- Work instruction:
Copy the text of each of the following entries word for word, leaving out the pictures.

- Dataset entries:
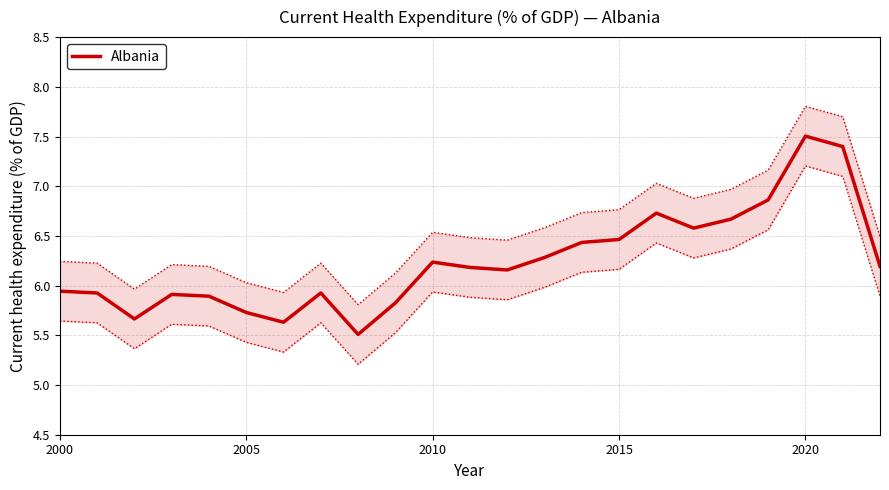

What is the minimum value shown in the chart?

5.5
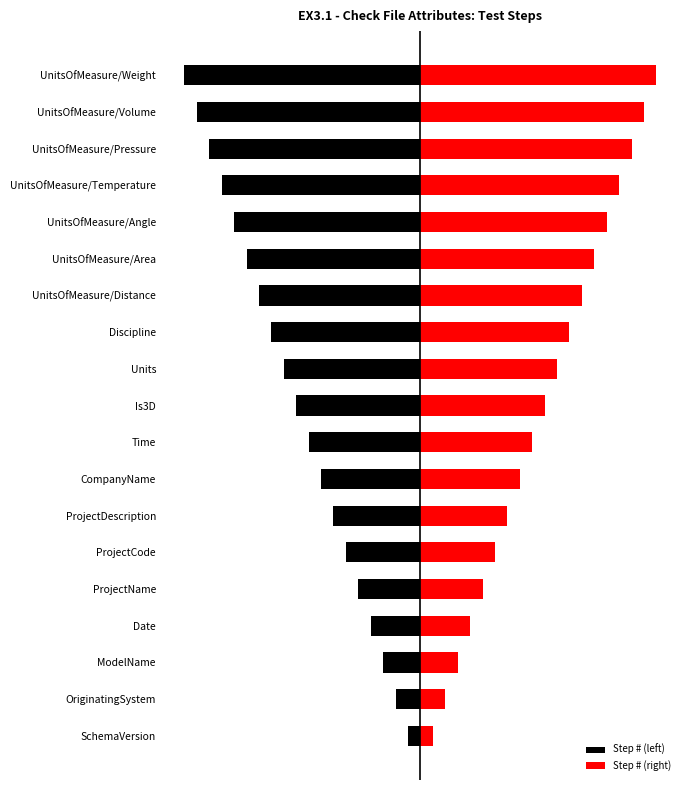

What is the difference between the highest and lowest values at UnitsOfMeasure/Weight?

38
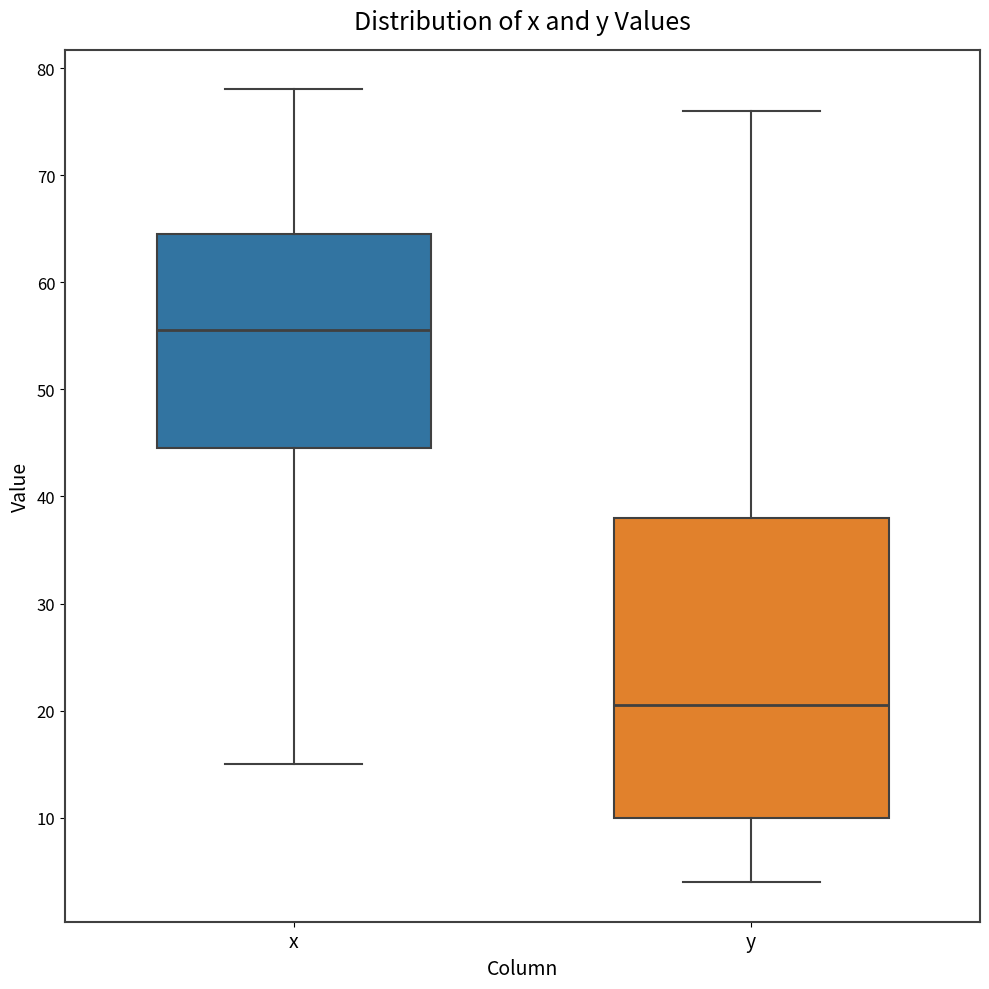

Reading left to right, read every box against the y-axis: the position of its median line, the range the box covers, and the ends of its whiskers. The values are not printed on the chart, so give them approximately, as read against the axis.

x: median 56, box 45 to 65, whiskers 15 to 78
y: median 21, box 10 to 38, whiskers 4 to 76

- Answer to the problem:
What is the minimum value shown in the chart?

5.5

What is the difference between the highest and lowest values at UnitsOfMeasure/Weight?

38

Reading left to right, read every box against the y-axis: the position of its median line, the range the box covers, and the ends of its whiskers. The values are not printed on the chart, so give them approximately, as read against the axis.

x: median 56, box 45 to 65, whiskers 15 to 78
y: median 21, box 10 to 38, whiskers 4 to 76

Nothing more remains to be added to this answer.